La Maison Nucingen (English "The House of Nucingen", also translated as “The Firm of Nucingen”) is a short story by Honoré de Balzac. It was published in 1837 and is one of the Scènes de la vie Parisienne of La Comédie humaine.

==Plot summary==
The story is told in the first person by an anonymous narrator. In the private dining room of a famous Parisian restaurant, the narrator overhears the conversation of four journalists in the next room, Andoche Finot, Émile Blondet, Couture and Jean-Jacques Bixiou, all recurring characters in La Comédie humaine.

They comment and speculate about the wealth of Eugène de Rastignac who they remember was poor when he first arrived in Paris. Bixiou tells the others that Rastignac owes his wealth to his dealings with Maison Nucingen, the famous Parisian bank run by Baron de Nucingen. Rastignac is the lover of Nucingen's wife Delphine. Nucingen pretends to be ignorant of this, but also decides to use Rastignac. Nucingen thinks that "capital is a power only when you are very much richer than other people", which is why he embarks on complex operations which can be summed up as follows: he raises the prices of securities and buys them back after having them artificially lowered. He even goes so far as to use men well regarded in the Parisian sphere, of which Rastignac is a part, to believe in his imminent ruin and to fuel the panic which then allows him to speculate. Nucingen has the art of combining false bankruptcies, advancing his pawns in the form of straw men. He can then buy back at a very low price the stocks that he had initially sold at higher prices.

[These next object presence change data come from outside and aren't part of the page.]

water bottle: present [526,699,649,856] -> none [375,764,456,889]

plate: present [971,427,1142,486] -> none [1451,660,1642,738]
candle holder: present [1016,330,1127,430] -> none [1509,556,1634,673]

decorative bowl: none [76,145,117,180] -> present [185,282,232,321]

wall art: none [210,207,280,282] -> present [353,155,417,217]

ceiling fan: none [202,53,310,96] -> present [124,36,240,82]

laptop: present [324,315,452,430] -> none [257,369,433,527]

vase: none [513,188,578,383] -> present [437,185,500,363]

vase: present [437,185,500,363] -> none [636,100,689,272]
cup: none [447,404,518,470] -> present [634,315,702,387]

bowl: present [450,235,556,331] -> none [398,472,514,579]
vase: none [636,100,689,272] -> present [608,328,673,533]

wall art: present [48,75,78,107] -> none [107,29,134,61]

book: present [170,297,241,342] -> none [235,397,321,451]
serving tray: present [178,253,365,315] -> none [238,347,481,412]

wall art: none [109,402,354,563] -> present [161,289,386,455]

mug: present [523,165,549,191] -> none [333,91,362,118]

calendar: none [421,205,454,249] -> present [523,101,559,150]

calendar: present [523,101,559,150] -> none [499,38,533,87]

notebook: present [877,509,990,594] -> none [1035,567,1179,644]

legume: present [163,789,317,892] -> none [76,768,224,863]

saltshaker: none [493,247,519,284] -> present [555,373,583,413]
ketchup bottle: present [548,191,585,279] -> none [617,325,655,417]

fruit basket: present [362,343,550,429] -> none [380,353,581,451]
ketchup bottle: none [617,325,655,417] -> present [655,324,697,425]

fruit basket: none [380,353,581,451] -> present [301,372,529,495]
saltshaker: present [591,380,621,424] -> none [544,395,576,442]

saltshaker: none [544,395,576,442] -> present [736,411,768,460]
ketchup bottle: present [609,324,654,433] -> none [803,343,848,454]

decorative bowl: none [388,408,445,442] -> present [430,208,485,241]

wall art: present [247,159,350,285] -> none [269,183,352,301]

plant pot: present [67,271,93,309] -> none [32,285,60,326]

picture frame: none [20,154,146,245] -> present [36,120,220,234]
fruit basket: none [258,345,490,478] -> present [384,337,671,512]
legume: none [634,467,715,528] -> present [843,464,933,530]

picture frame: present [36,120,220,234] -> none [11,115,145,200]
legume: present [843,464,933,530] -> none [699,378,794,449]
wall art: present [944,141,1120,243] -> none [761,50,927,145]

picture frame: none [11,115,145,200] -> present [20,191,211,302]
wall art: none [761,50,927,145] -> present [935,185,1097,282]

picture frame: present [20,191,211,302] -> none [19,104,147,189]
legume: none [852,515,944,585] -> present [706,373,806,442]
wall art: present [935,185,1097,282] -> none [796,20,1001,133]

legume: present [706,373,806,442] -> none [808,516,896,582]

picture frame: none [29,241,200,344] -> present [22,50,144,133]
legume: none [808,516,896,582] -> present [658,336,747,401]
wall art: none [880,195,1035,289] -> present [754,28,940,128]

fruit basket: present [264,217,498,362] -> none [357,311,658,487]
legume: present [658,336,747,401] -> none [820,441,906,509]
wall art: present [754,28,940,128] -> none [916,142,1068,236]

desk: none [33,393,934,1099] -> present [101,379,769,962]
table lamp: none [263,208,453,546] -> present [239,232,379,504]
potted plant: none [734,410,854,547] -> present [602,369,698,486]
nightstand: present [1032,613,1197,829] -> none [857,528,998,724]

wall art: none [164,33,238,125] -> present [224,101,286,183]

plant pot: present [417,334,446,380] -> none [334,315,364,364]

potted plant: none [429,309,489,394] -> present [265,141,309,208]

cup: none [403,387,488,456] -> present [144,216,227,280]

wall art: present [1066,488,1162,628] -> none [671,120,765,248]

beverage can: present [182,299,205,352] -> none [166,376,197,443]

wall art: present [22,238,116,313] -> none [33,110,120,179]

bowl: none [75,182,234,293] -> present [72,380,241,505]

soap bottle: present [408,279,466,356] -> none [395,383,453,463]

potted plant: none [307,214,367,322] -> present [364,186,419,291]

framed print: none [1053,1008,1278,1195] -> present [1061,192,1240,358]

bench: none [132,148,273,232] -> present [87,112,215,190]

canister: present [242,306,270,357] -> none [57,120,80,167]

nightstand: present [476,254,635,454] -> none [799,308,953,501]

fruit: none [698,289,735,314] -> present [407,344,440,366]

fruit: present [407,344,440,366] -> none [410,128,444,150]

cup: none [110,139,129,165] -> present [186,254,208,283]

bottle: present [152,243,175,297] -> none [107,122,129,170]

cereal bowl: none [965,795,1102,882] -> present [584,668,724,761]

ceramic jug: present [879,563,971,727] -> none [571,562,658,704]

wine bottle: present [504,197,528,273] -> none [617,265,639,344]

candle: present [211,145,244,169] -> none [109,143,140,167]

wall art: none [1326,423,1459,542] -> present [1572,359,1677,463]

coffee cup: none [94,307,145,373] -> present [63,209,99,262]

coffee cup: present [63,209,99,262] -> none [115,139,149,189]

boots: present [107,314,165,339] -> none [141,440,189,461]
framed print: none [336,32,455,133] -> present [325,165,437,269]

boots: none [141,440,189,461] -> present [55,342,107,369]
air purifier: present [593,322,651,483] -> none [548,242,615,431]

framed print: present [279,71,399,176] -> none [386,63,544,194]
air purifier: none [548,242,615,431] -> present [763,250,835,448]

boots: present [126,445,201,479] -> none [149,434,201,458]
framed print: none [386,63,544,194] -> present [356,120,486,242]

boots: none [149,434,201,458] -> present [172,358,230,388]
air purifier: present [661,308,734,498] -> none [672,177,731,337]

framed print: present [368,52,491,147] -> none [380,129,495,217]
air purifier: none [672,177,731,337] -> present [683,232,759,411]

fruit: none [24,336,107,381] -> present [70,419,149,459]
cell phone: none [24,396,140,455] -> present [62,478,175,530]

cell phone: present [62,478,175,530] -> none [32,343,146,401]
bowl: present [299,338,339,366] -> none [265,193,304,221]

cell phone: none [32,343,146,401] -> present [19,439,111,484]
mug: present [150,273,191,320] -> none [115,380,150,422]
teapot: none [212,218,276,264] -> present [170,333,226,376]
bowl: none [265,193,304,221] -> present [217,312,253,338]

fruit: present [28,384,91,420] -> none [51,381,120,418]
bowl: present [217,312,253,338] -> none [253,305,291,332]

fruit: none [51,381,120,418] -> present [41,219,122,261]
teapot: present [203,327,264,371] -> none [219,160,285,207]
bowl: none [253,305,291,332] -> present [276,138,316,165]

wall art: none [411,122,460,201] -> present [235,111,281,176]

His first liquidation enabled him to acquire a luxury mansion and embark on an extravagant business in shares in the mines of Wortschin. He then juggled with a second, then a third liquidation. Nucingen used a large number of "straw men", among them Eugène de Rastignac, and the count of Lupeaulx, who all enriched themselves in the process. However some of Nucingen's other clients, the Aldriggers, and the Beaudenords are financially ruined.

==Themes==
Frederick Lawton wrote of this story "The Firm of Nucingen is a scathing satire of the world of stock-jobbing, where the money of the small investor is robbed with impunity under cover of legality".

==Recurring Characters==
Rastignac is also the main character of Père Goriot which also features the Nucingens, and includes the start of his affair with Delphine.

==Adaptation==
The story was adapted into the French movie Nucingen House in 2008.